Content starts
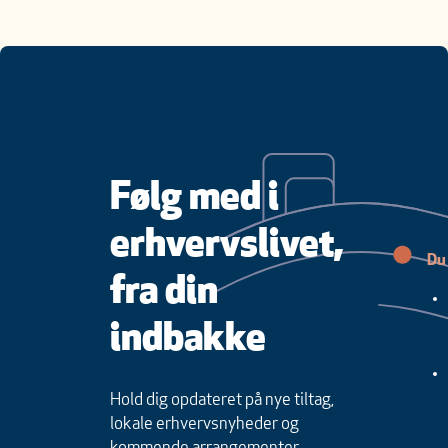
Følg med i
erhvervslivet,
Du 
fra din
indbakke
Hold dig opdateret på nye tiltag,
lokale erhvervsnyheder og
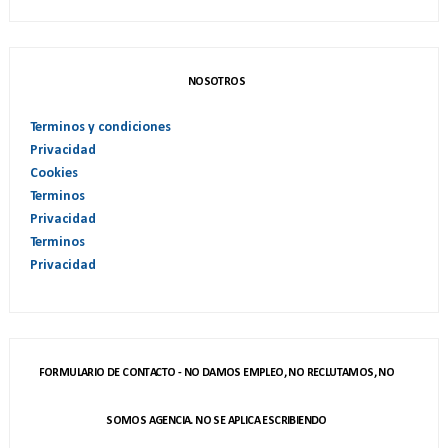
NOSOTROS
Terminos y condiciones
Privacidad
Cookies
Terminos
Privacidad
Terminos
Privacidad
FORMULARIO DE CONTACTO - NO DAMOS EMPLEO, NO RECLUTAMOS, NO
SOMOS AGENCIA. NO SE APLICA ESCRIBIENDO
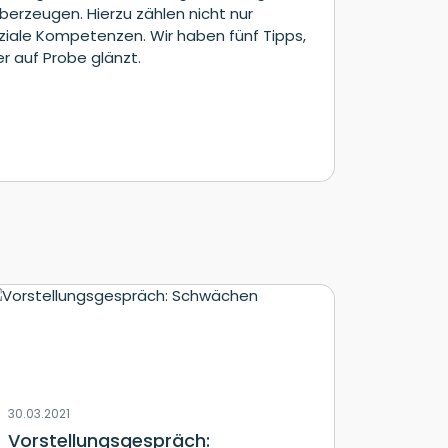
berzeugen. Hierzu zählen nicht nur
ziale Kompetenzen. Wir haben fünf Tipps,
r auf Probe glänzt.
30.03.2021
Vorstellungsgespräch:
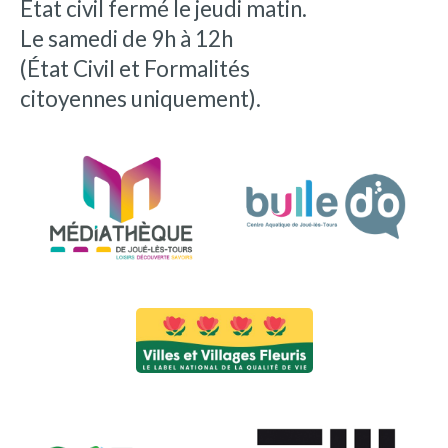
État civil fermé le jeudi matin.
Le samedi de 9h à 12h
(État Civil et Formalités
citoyennes uniquement).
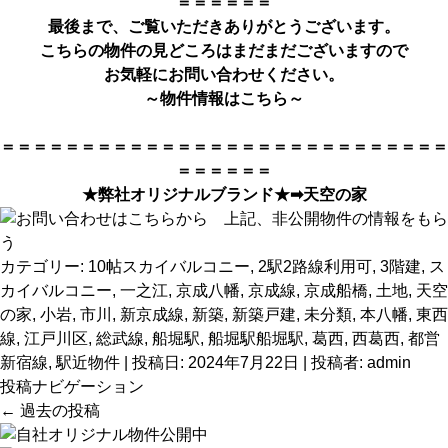
＝＝＝＝＝＝
最後まで、ご覧いただきありがとうござい
ます。
こちらの物件の見どころはまだまだございますので
お気軽にお問い合わせください。
～物件情報はこちら～
＝＝＝＝＝＝＝＝＝＝＝＝＝＝＝＝＝＝＝＝＝＝＝＝＝＝＝＝
＝＝＝＝＝＝
★弊社オリジナルブランド★➡
天空の家
カテゴリー:
10帖スカイバルコニー
,
2駅2路線利用可
,
3階建
,
ス
カイバルコニー
,
一之江
,
京成八幡
,
京成線
,
京成船橋
,
土地
,
天空
の家
,
小岩
,
市川
,
新京成線
,
新築
,
新築戸建
,
未分類
,
本八幡
,
東西
線
,
江戸川区
,
総武線
,
船堀駅
,
船堀駅船堀駅
,
葛西
,
西葛西
,
都営
新宿線
,
駅近物件
| 投稿日:
2024年7月22日
|
投稿者:
admin
投稿ナビゲーション
←
過去の投稿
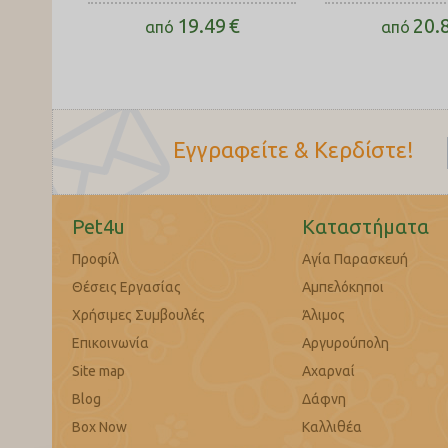
19.49
€
20.
από
από
Εγγραφείτε & Κερδίστε!
Pet4u
Καταστήματα
Προφίλ
Αγία Παρασκευή
Θέσεις Εργασίας
Αμπελόκηποι
Χρήσιμες Συμβουλές
Άλιμος
Επικοινωνία
Αργυρούπολη
Site map
Αχαρναί
Blog
Δάφνη
Box Now
Καλλιθέα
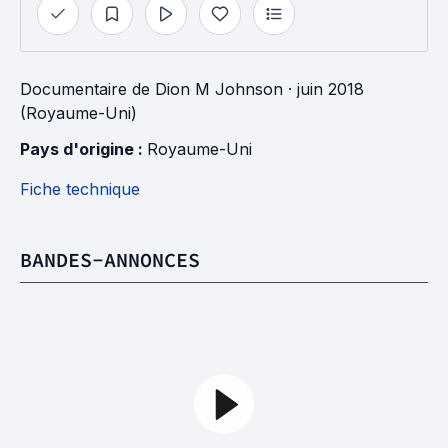
Documentaire
de
Dion M Johnson
· juin 2018
(Royaume-Uni)
Pays d'origine : 
Royaume-Uni
Fiche technique
BANDES-ANNONCES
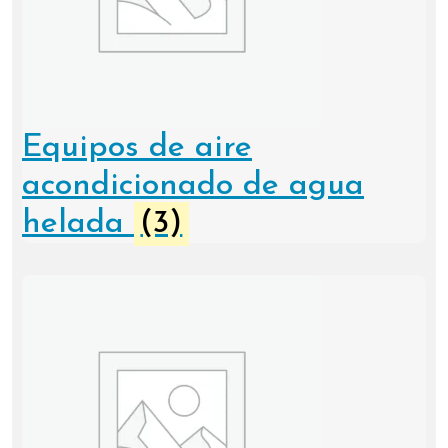
Equipos de aire
acondicionado de agua
helada
(3)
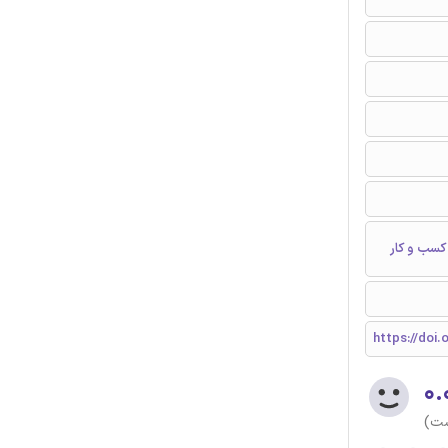
کسب و کار
https://doi.
۰.
ست)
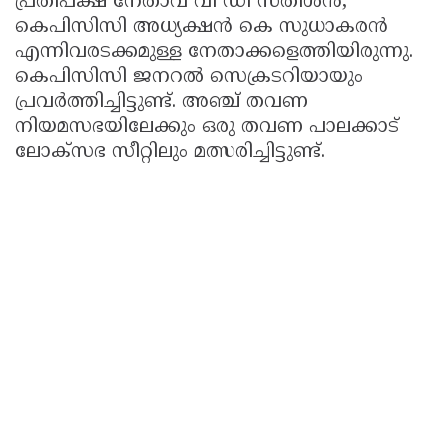
പ്രതിപക്ഷ നേതാവ് വി ഡി സതീശന്‍,
Updates
കെപിസിസി അധ്യക്ഷന്‍ കെ സുധാകരന്‍
Assembly
Kerala
എന്നിവരടക്കമുള്ള നേതാക്കളെത്തിയിരുന്നു.
Polls
Local
Look
കെപിസിസി ജനറല്‍ സെക്രടറിയായും
Body
Back
പ്രവര്‍ത്തിച്ചിട്ടുണ്ട്. അഞ്ച് തവണ
നിയമസഭയിലേക്കും ഒരു തവണ പാലക്കാട്
Election
2025
ലോക്സഭ സീറ്റിലും മത്സരിച്ചിട്ടുണ്ട്.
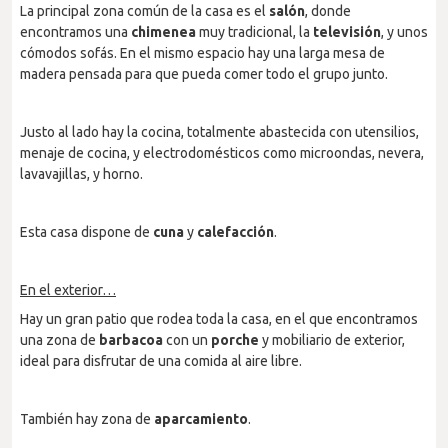
La principal zona común de la casa es el
salón
, donde
encontramos una
chimenea
muy tradicional, la
televisión
, y unos
cómodos sofás. En el mismo espacio hay una larga mesa de
madera pensada para que pueda comer todo el grupo junto.
Justo al lado hay la cocina, totalmente abastecida con utensilios,
menaje de cocina, y electrodomésticos como microondas, nevera,
lavavajillas, y horno.
Esta casa dispone de
cuna
y
calefacción
.
En el exterior…
Hay un gran patio que rodea toda la casa, en el que encontramos
una zona de
barbacoa
con un
porche
y mobiliario de exterior,
ideal para disfrutar de una comida al aire libre.
También hay zona de
aparcamiento
.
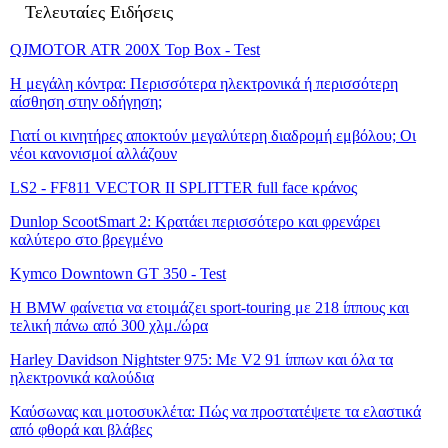
Τελευταίες Ειδήσεις
QJMOTOR ATR 200X Top Box - Test
Η μεγάλη κόντρα: Περισσότερα ηλεκτρονικά ή περισσότερη
αίσθηση στην οδήγηση;
Γιατί οι κινητήρες αποκτούν μεγαλύτερη διαδρομή εμβόλου; Οι
νέοι κανονισμοί αλλάζουν
LS2 - FF811 VECTOR II SPLITTER full face κράνος
Dunlop ScootSmart 2: Κρατάει περισσότερο και φρενάρει
καλύτερο στο βρεγμένο
Kymco Downtown GT 350 - Test
Η BMW φαίνετια να ετοιμάζει sport-touring με 218 ίππους και
τελική πάνω από 300 χλμ./ώρα
Harley Davidson Nightster 975: Με V2 91 ίππων και όλα τα
ηλεκτρονικά καλούδια
Καύσωνας και μοτοσυκλέτα: Πώς να προστατέψετε τα ελαστικά
από φθορά και βλάβες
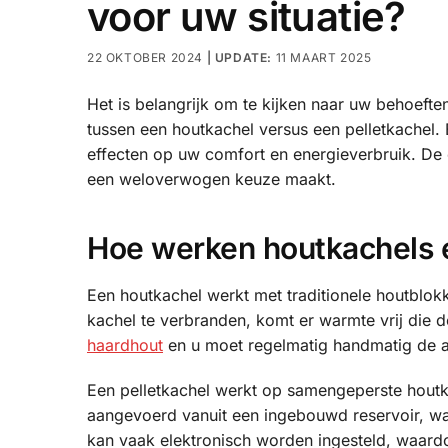
voor uw situatie?
22 OKTOBER 2024
11 MAART 2025
Het is belangrijk om te kijken naar uw behoeft
tussen een houtkachel versus een pelletkachel.
effecten op uw comfort en energieverbruik. De
een weloverwogen keuze maakt.
Hoe werken houtkachels e
Een houtkachel werkt met traditionele houtblok
kachel te verbranden, komt er warmte vrij die d
haardhout
en u moet regelmatig handmatig de a
Een pelletkachel werkt op samengeperste houtk
aangevoerd vanuit een ingebouwd reservoir, wa
kan vaak elektronisch worden ingesteld, waar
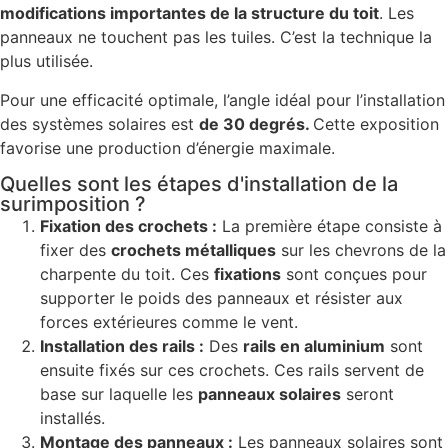
modifications importantes de la structure du toit
. Les
panneaux ne touchent pas les tuiles. C’est la technique la
plus utilisée.
Pour une efficacité optimale, l’angle idéal pour l’installation
des systèmes solaires est
de 30 degrés.
Cette exposition
favorise une production d’énergie maximale.
Quelles sont les étapes d'installation de la
surimposition ?
Fixation des crochets :
La première étape consiste à
fixer des
crochets métalliques
sur les chevrons de la
charpente du toit. Ces
fixations
sont conçues pour
supporter le poids des panneaux et résister aux
forces extérieures comme le vent.
Installation des rails :
Des
rails en aluminium
sont
ensuite fixés sur ces crochets. Ces rails servent de
base sur laquelle les
panneaux solaires
seront
installés.
Montage des panneaux :
Les panneaux solaires sont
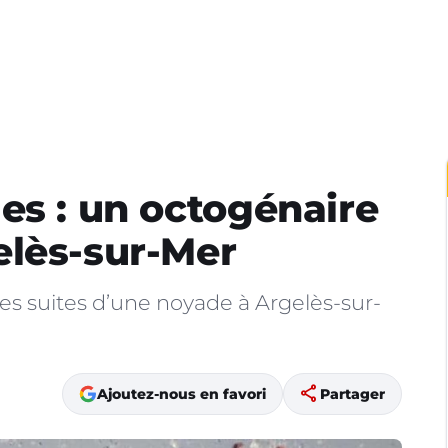
es : un octogénaire
elès-sur-Mer
s suites d’une noyade à Argelès-sur-
share
Ajoutez-nous en favori
Partager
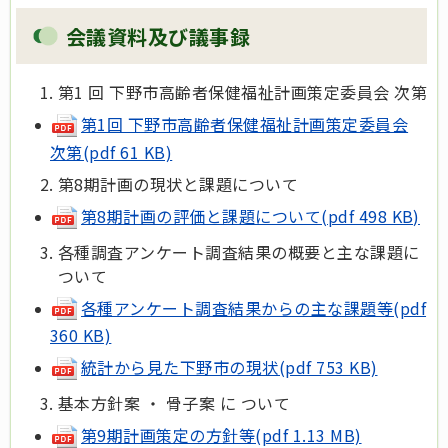
会議資料及び議事録
第1 回 下野市高齢者保健福祉計画策定委員会 次第
第1回 下野市高齢者保健福祉計画策定委員会
次第(pdf 61 KB)
第8期計画の現状と課題について
第8期計画の評価と課題について(pdf 498 KB)
各種調査アンケート調査結果の概要と主な課題に
ついて
各種アンケート調査結果からの主な課題等(pdf
360 KB)
統計から見た下野市の現状(pdf 753 KB)
基本方針案 ・ 骨子案 に ついて
第9期計画策定の方針等(pdf 1.13 MB)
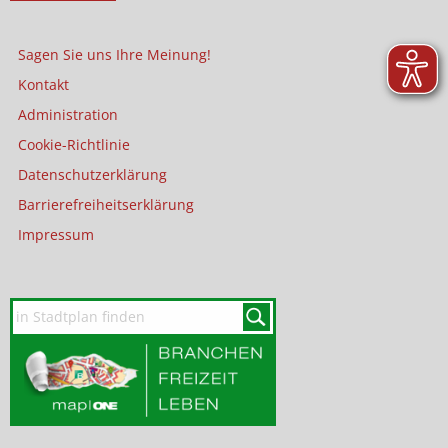
Sagen Sie uns Ihre Meinung!
Kontakt
Administration
Cookie-Richtlinie
Datenschutzerklärung
Barrierefreiheitserklärung
Impressum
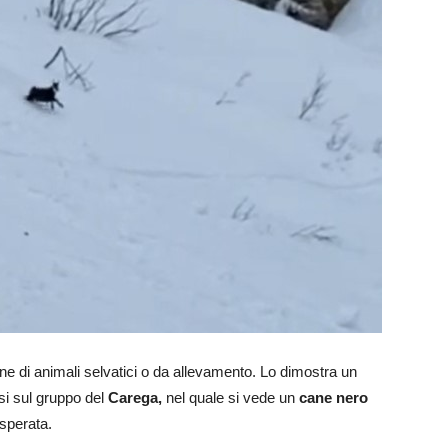
one di animali selvatici o da allevamento. Lo dimostra un
si sul gruppo del
Carega,
nel quale si vede un
cane nero
isperata.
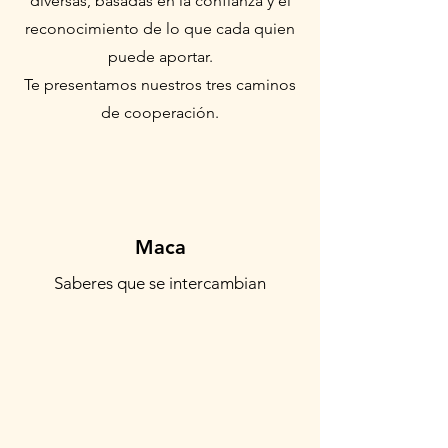
diversas, basadas en la confianza y el
reconocimiento de lo que cada quien
puede aportar.
Te presentamos nuestros tres caminos
de cooperación.
Maca
Saberes que se intercambian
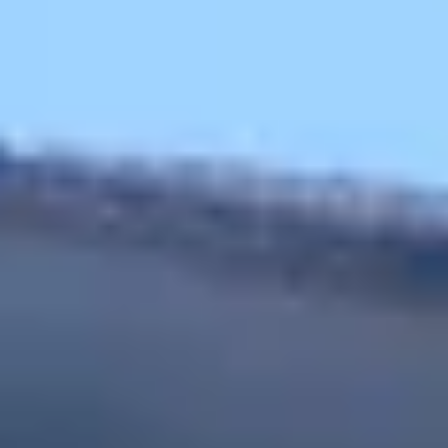
Château de Monbazillac
Domaine Gayrard
Ateliers dégustation vin & fromage
Ateliers dégustation rhum
Ateliers dégustation whisky
Cours d'oenologie
Visite cave & dégustation vin Alsace
Visite cave & dégustation vin Beaujolais
Visite chateau & dégustation vin Bordeaux
Visite cave & dégustation vin Bourgogne
Visite cave & distillerie Calvados
Visite cave Champagne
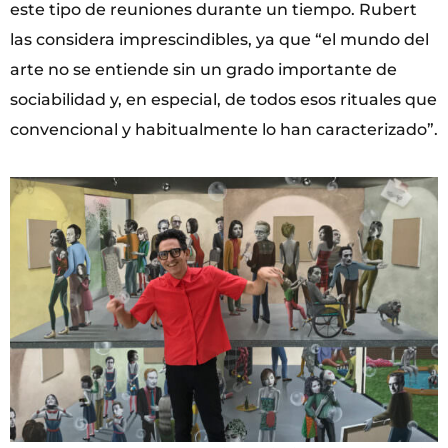
este tipo de reuniones durante un tiempo. Rubert
las considera imprescindibles, ya que “el mundo del
arte no se entiende sin un grado importante de
sociabilidad y, en especial, de todos esos rituales que
convencional y habitualmente lo han caracterizado”.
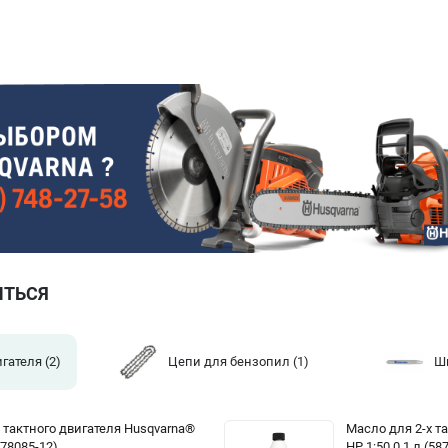
ИТЬСЯ
игателя
(2)
Цепи для бензопил
(1)
Ш
 тактного двигателя Husqvarna®
Масло для 2-х т
878085-12)
HP 1:50 0.1 л (58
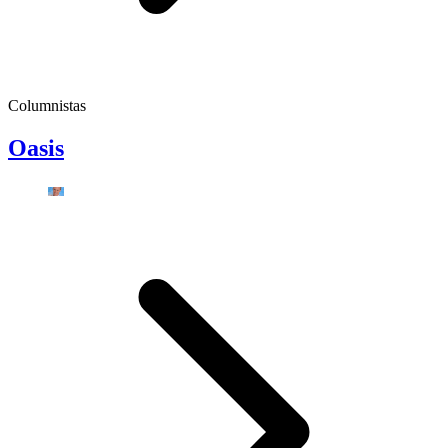
Columnistas
Oasis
Content ends
REQUIRED WORK:
Could you retype all the entries exactly, skipping the pictures?

EXERCISE RESULT:
Følg med i
erhvervslivet,
Du 
fra din
indbakke
Hold dig opdateret på nye tiltag,
lokale erhvervsnyheder og
NOSOTROS
Terminos y condiciones
Privacidad
Cookies
Terminos
Privacidad
Terminos
Privacidad
FORMULARIO DE CONTACTO - NO DAMOS EMPLEO, NO RECLUTAMOS, NO
SOMOS AGENCIA. NO SE APLICA ESCRIBIENDO
berzeugen. Hierzu zählen nicht nur
ziale Kompetenzen. Wir haben fünf Tipps,
r auf Probe glänzt.
30.03.2021
Vorstellungsgespräch:
État civil fermé le jeudi matin.
Le samedi de 9h à 12h
(État Civil et Formalités
citoyennes uniquement).
＝＝＝＝＝＝
最後まで、ご覧いただきありがとうござい
ます。
こちらの物件の見どころはまだまだございますので
お気軽にお問い合わせください。
～物件情報はこちら～
＝＝＝＝＝＝＝＝＝＝＝＝＝＝＝＝＝＝＝＝＝＝＝＝＝＝＝＝
＝＝＝＝＝＝
★弊社オリジナルブランド★➡
天空の家
カテゴリー:
10帖スカイバルコニー
,
2駅2路線利用可
,
3階建
,
ス
カイバルコニー
,
一之江
,
京成八幡
,
京成線
,
京成船橋
,
土地
,
天空
の家
,
小岩
,
市川
,
新京成線
,
新築
,
新築戸建
,
未分類
,
本八幡
,
東西
線
,
江戸川区
,
総武線
,
船堀駅
,
船堀駅船堀駅
,
葛西
,
西葛西
,
都営
新宿線
,
駅近物件
| 投稿日:
2024年7月22日
|
投稿者:
admin
投稿ナビゲーション
←
過去の投稿
19.49
€
20.
από
από
Εγγραφείτε & Κερδίστε!
Pet4u
Καταστήματα
Προφίλ
Αγία Παρασκευή
Θέσεις Εργασίας
Αμπελόκηποι
Χρήσιμες Συμβουλές
Άλιμος
Επικοινωνία
Αργυρούπολη
Site map
Αχαρναί
Blog
Δάφνη
Box Now
Καλλιθέα
Documentaire
de
Dion M Johnson
· juin 2018
(Royaume-Uni)
Pays d'origine : 
Royaume-Uni
Fiche technique
BANDES-ANNONCES
Equipos de aire
acondicionado de agua
helada
(3)
کسب و کار
https://doi.
۰.
ست)
പ്രതിപക്ഷ നേതാവ് വി ഡി സതീശന്‍,
Updates
കെപിസിസി അധ്യക്ഷന്‍ കെ സുധാകരന്‍
Assembly
Kerala
എന്നിവരടക്കമുള്ള നേതാക്കളെത്തിയിരുന്നു.
Polls
Local
Look
കെപിസിസി ജനറല്‍ സെക്രടറിയായും
Body
Back
പ്രവര്‍ത്തിച്ചിട്ടുണ്ട്. അഞ്ച് തവണ
നിയമസഭയിലേക്കും ഒരു തവണ പാലക്കാട്
Election
2025
ലോക്സഭ സീറ്റിലും മത്സരിച്ചിട്ടുണ്ട്.
La principal zona común de la casa es el
salón
, donde
encontramos una
chimenea
muy tradicional, la
televisión
, y unos
cómodos sofás. En el mismo espacio hay una larga mesa de
madera pensada para que pueda comer todo el grupo junto.
Justo al lado hay la cocina, totalmente abastecida con utensilios,
menaje de cocina, y electrodomésticos como microondas, nevera,
lavavajillas, y horno.
Esta casa dispone de
cuna
y
calefacción
.
En el exterior…
Hay un gran patio que rodea toda la casa, en el que encontramos
una zona de
barbacoa
con un
porche
y mobiliario de exterior,
ideal para disfrutar de una comida al aire libre.
También hay zona de
aparcamiento
.
Τελευταίες Ειδήσεις
QJMOTOR ATR 200X Top Box - Test
Η μεγάλη κόντρα: Περισσότερα ηλεκτρονικά ή περισσότερη
αίσθηση στην οδήγηση;
Γιατί οι κινητήρες αποκτούν μεγαλύτερη διαδρομή εμβόλου; Οι
νέοι κανονισμοί αλλάζουν
LS2 - FF811 VECTOR II SPLITTER full face κράνος
Dunlop ScootSmart 2: Κρατάει περισσότερο και φρενάρει
καλύτερο στο βρεγμένο
Kymco Downtown GT 350 - Test
Η BMW φαίνετια να ετοιμάζει sport-touring με 218 ίππους και
τελική πάνω από 300 χλμ./ώρα
Harley Davidson Nightster 975: Με V2 91 ίππων και όλα τα
ηλεκτρονικά καλούδια
Καύσωνας και μοτοσυκλέτα: Πώς να προστατέψετε τα ελαστικά
από φθορά και βλάβες
voor uw situatie?
22 OKTOBER 2024
11 MAART 2025
Het is belangrijk om te kijken naar uw behoeft
tussen een houtkachel versus een pelletkachel.
effecten op uw comfort en energieverbruik. De
een weloverwogen keuze maakt.
Hoe werken houtkachels e
Een houtkachel werkt met traditionele houtblok
kachel te verbranden, komt er warmte vrij die d
haardhout
en u moet regelmatig handmatig de a
Een pelletkachel werkt op samengeperste houtk
aangevoerd vanuit een ingebouwd reservoir, wa
kan vaak elektronisch worden ingesteld, waar
modifications importantes de la structure du toit
. Les
panneaux ne touchent pas les tuiles. C’est la technique la
plus utilisée.
Pour une efficacité optimale, l’angle idéal pour l’installation
des systèmes solaires est
de 30 degrés.
Cette exposition
favorise une production d’énergie maximale.
Quelles sont les étapes d'installation de la
surimposition ?
Fixation des crochets :
La première étape consiste à
fixer des
crochets métalliques
sur les chevrons de la
charpente du toit. Ces
fixations
sont conçues pour
supporter le poids des panneaux et résister aux
forces extérieures comme le vent.
Installation des rails :
Des
rails en aluminium
sont
ensuite fixés sur ces crochets. Ces rails servent de
base sur laquelle les
panneaux solaires
seront
installés.
Montage des panneaux :
Les panneaux solaires sont
es : un octogénaire
elès-sur-Mer
s suites d’une noyade à Argelès-sur-
share
Ajoutez-nous en favori
Partager
会議資料及び議事録
第1 回 下野市高齢者保健福祉計画策定委員会 次第
第1回 下野市高齢者保健福祉計画策定委員会
次第(pdf 61 KB)
第8期計画の現状と課題について
第8期計画の評価と課題について(pdf 498 KB)
各種調査アンケート調査結果の概要と主な課題に
ついて
各種アンケート調査結果からの主な課題等(pdf
360 KB)
統計から見た下野市の現状(pdf 753 KB)
基本方針案 ・ 骨子案 に ついて
第9期計画策定の方針等(pdf 1.13 MB)
Sagen Sie uns Ihre Meinung!
Kontakt
Administration
Cookie-Richtlinie
Datenschutzerklärung
Barrierefreiheitserklärung
Impressum
one di animali selvatici o da allevamento. Lo dimostra un
si sul gruppo del
Carega,
nel quale si vede un
cane nero
isperata.
diversas, basadas en la confianza y el
reconocimiento de lo que cada quien
puede aportar.
Te presentamos nuestros tres caminos
de cooperación.
Maca
Saberes que se intercambian
Château de Monbazillac
Domaine Gayrard
Ateliers dégustation vin & fromage
Ateliers dégustation rhum
Ateliers dégustation whisky
Cours d'oenologie
Visite cave & dégustation vin Alsace
Visite cave & dégustation vin Beaujolais
Visite chateau & dégustation vin Bordeaux
Visite cave & dégustation vin Bourgogne
Visite cave & distillerie Calvados
Visite cave Champagne
este tipo de reuniones durante un tiempo. Rubert
las considera imprescindibles, ya que “el mundo del
arte no se entiende sin un grado importante de
sociabilidad y, en especial, de todos esos rituales que
convencional y habitualmente lo han caracterizado”.
ИТЬСЯ
игателя
(2)
Цепи для бензопил
(1)
Ш
 тактного двигателя Husqvarna®
Масло для 2-х т
878085-12)
HP 1:50 0.1 л (58
Columnistas
Oasis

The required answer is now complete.